Summary
Gracefully Insane by Alex Beam discusses the history of the McLean hospital, which is a hospital for those with a mental illness. It starts off by mentioning that this hospital does not look like a mental hospital. Rather, it emulates the look of a college with its dorms inside. There are no fences, guards, or locked gates. The hospital was named after a guy named John McLean who was born into a wealthy family. Horace Mann mentioned how there needed to be a home for those mentally insane, and McLean took ownership of the McLean hospital. The people of this hospital believed that treating the mentally ill like criminals was not effective. Instead of whipping them and handcuffing them, they were introduced to the important of hygiene, living conditions that were fit for a human, and they had therapies. Their view was that they should feel like they are in a place of refuge, rather than feeling like they're in a prison, or place of torture. They also talk about the different patients that they had. For example, they talk about their former patient John Warren, who eventually got into trouble with prostitutes and police. His father sent him to McLean to get help, but while he was there he had episodes of paranoia, wild outbursts, and he even made an attempt to escape. He started hearing voices wrapped socks over his shoes so that his strength wouldn't go out of his legs. A few years later he got sick with a painful cough. He spiked with morphine and peppermint to relieve himself from the pain. Later he died because of abscess of his right lung.
As the years went by there would be a sheriff in town that would join the McLean hospital and create a new method for treating their patients. For example, two doctors in McLean used a method called hypothermia. They did this by lowering the temperature of the patient's body so that they nearly reach death. They noticed that by cooling the bodies of some patients showed improvement. A sixteen-year-old boy improved so much mentally that he was well enough to leave the hospital and go home. However, it didn't go well when they tried the same method with a forty-six-year old man who was schizophrenic. He died because his blood pressure could not get warm and rise back to normal. They also tried shock therapies such as insulin coma, metrazol, and electricshock. Electroschock was considered safer and easier than insulin coma and metrazol. There were some patients they tried this method on that were able to leave the hospital, while there were others that suffered fractures in their spine, and some even dislocated their jaw. An example of where this method failed was when it was used on the patient named Sarah Worthington who was admitted to McLean for trying to commit suicide. She suffered depression, and the electroshock made it worse.
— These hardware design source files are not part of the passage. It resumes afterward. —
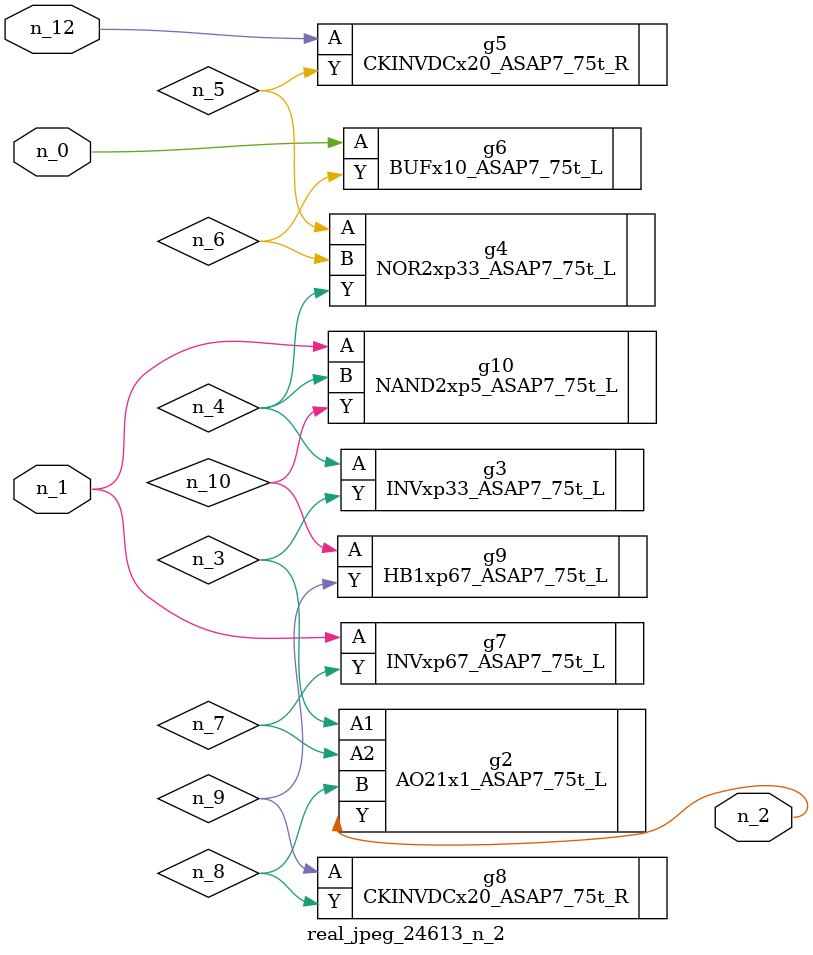
<source format=v>
module real_jpeg_24613_n_2 (n_12, n_1, n_0, n_2);

input n_12;
input n_1;
input n_0;

output n_2;

wire n_5;
wire n_4;
wire n_8;
wire n_6;
wire n_7;
wire n_3;
wire n_10;
wire n_9;

BUFx10_ASAP7_75t_L g6 ( 
.A(n_0),
.Y(n_6)
);

INVxp67_ASAP7_75t_L g7 ( 
.A(n_1),
.Y(n_7)
);

NAND2xp5_ASAP7_75t_L g10 ( 
.A(n_1),
.B(n_4),
.Y(n_10)
);

AO21x1_ASAP7_75t_L g2 ( 
.A1(n_3),
.A2(n_7),
.B(n_8),
.Y(n_2)
);

INVxp33_ASAP7_75t_L g3 ( 
.A(n_4),
.Y(n_3)
);

NOR2xp33_ASAP7_75t_L g4 ( 
.A(n_5),
.B(n_6),
.Y(n_4)
);

CKINVDCx20_ASAP7_75t_R g8 ( 
.A(n_9),
.Y(n_8)
);

HB1xp67_ASAP7_75t_L g9 ( 
.A(n_10),
.Y(n_9)
);

CKINVDCx20_ASAP7_75t_R g5 ( 
.A(n_12),
.Y(n_5)
);


endmodule
</source>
Then she was lobotomized, and she experienced dramatic improvement. The doctors said that the lobotomy helped her solve many of the problems she had that other therapies couldn't fix. Her IQ increased after her surgery, and she eventually was able to leave McLean. She even wrote her doctor a letter of appreciation and also explained how she was doing so much better.
Quote
"...and in Christian countries it must always be considered the first of duties to visit and to heal the sick...It is worthy of the opulent men of this town, and consistent with the general character, to provide an asylum for the insane from every part of the Commonwealth" (Jackson and Warren 19).
Reaction
Jackson and Warren both believed that it was important to take care of those who were mentally ill. They took part in the work at the McLean hospital. In fact, they are partially responsible for the existence of the hospital. They deemed it necessary for those who were mentally ill to have a place that they can stay where it is geared towards getting them help. Unlike other places that would just beat on the sick, they wanted to heal them. Beating them like criminals will not fix their mental disabilites. Rather, finding methods or therapies for them and making them feel comfortable is what is truly going to make them better. Of course, there isn't one method that works for everyone, but as they tried new things improvements were made, and there were patients who were well enough to return home with their families.